Sure, the hellfire evangelists love to prooftext Jesus’ own words from Luke 13:5, “I tell you, no, but unless you repent, you will all likewise perish.” I’m not at all interested in casting aside Jesus’ warnings about humanity’s self-destructive trajectories, but somehow they’ve been twisted as if they are the gospel he preached. That’s a gross misrepresentation, and I think I’m beginning to see how that error expanded into an entire pseudo-evangelistic system. A thought experiment may help clarify the problem.

First, positively, in the parable of the prodigal sons (Luke 15), the Father’s actions and words embody Jesus’ gospel. What did that look like? We see that God the Father never disowns his wayward son(s); he grieves his son(s) rebellion without condemnation; welcomes them home without coercion, and he issues an invitation without an ultimatum. The call to repentance sounds like, “All I have is yours; come to the party!” Forgiveness, reconciliation, and sonship (or daughterhood) are not something to be earned; they were never even in question. Salvation, in Jesus’ story, is a great banquet to be experienced and an inheritance to be enjoyed. That’s a beautiful gospel!

By contrast, something very strange happened to our message. The invitation became a demand with the most brutal threats we could imagine. “Come home or else!” And instead of the Father’s concern for his children’s self-inflicted condition, he was presented as the threat himself… an ominous and angry deity Jesus needed to save us from. That’s not just a caricature of evangelism; I’ve heard it directly. “Repent or God will and indeed must cast you into the lake of fire” … or even if it’s self-imposed, “Sorry, there’s nothing he can do to save you once it’s too late.”

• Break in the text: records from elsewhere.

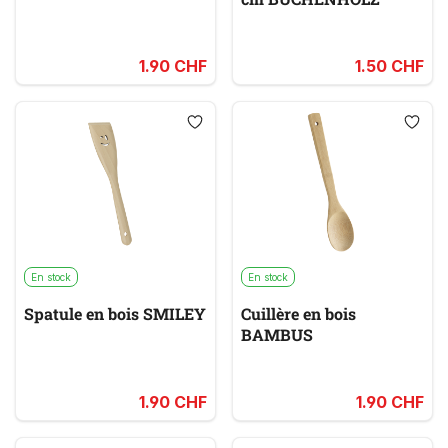
1.90 CHF
1.50 CHF
En stock
En stock
Spatule en bois SMILEY
Cuillère en bois
BAMBUS
1.90 CHF
1.90 CHF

How did we get there? Here’s my theory, extending the same parable to set up the distortion:

Imagine for a moment that the elder son, resentful of his brother’s betrayal and offended on behalf of his Father, takes it upon himself to “reach out” to his brother while he’s still out on the town, still enjoying the party, still not having bottomed out on his hedonism. The older brother sets up a personal intervention that is partly true and also dead wrong. What might that look like?

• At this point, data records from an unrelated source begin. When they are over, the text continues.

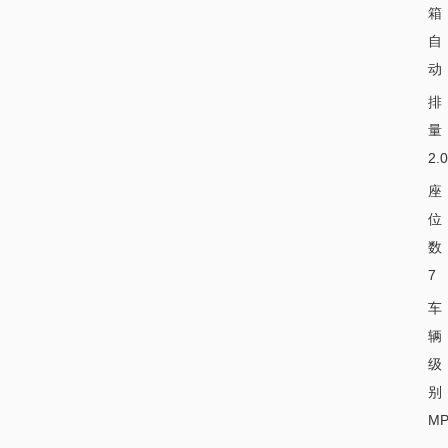
箱
自
动
排
量
2.
座
位
数
7
车
辆
级
别
MP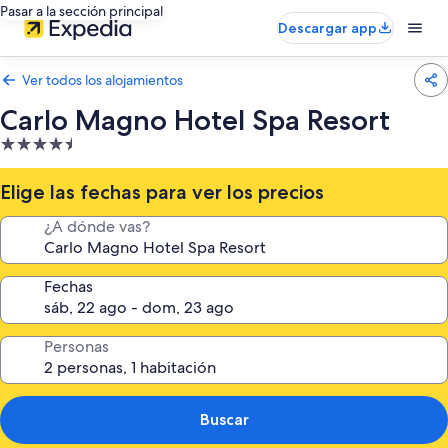
Pasar a la sección principal
Descargar app
Ver todos los alojamientos
Carlo Magno Hotel Spa Resort
Alojamiento
de
4.5 estrellas
Elige las fechas para ver los precios
¿A dónde vas?
Fechas
Personas
Buscar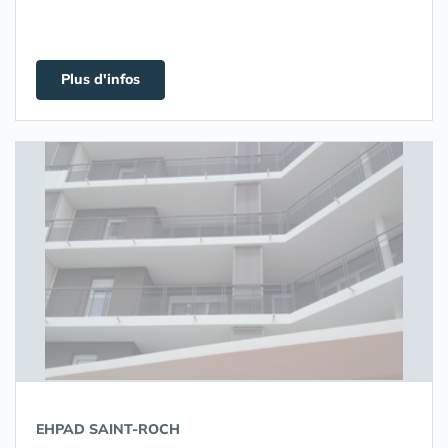
Plus d'infos
EHPAD SAINT-ROCH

  • He rightly sees that his brother’s rebellion won’t end well, BUT he acts as if his Father is angry and will ultimately inflict those consequences as a punishment. “If you don’t come home, Father will smite you.”
  • He rightly sees that his brother has disowned his Father, but wrongly acts as if he’s no longer a son or brother. “If you don’t come home, you’re not in the family.”
  • He rightly sees that God wants the son to come home, but wrongly establishes a series of demands to earn access back to the table, principally a demonstration of groveling. “You can come home, but you have to earn it.”

I’ve raised this thought experiment as if it were hypothetical. But isn’t that precisely what evangelism became, in fact? I’m not anti-evangelism. I love to share the good news that God loves them and invite them to his banquet of grace. My critique is a reflection on how modern notions of evangelism look so much more like the elder son’s issues than the Father’s love. And, as in the context of Luke 15, that’s Jesus’ specific call to repentance. I’m in.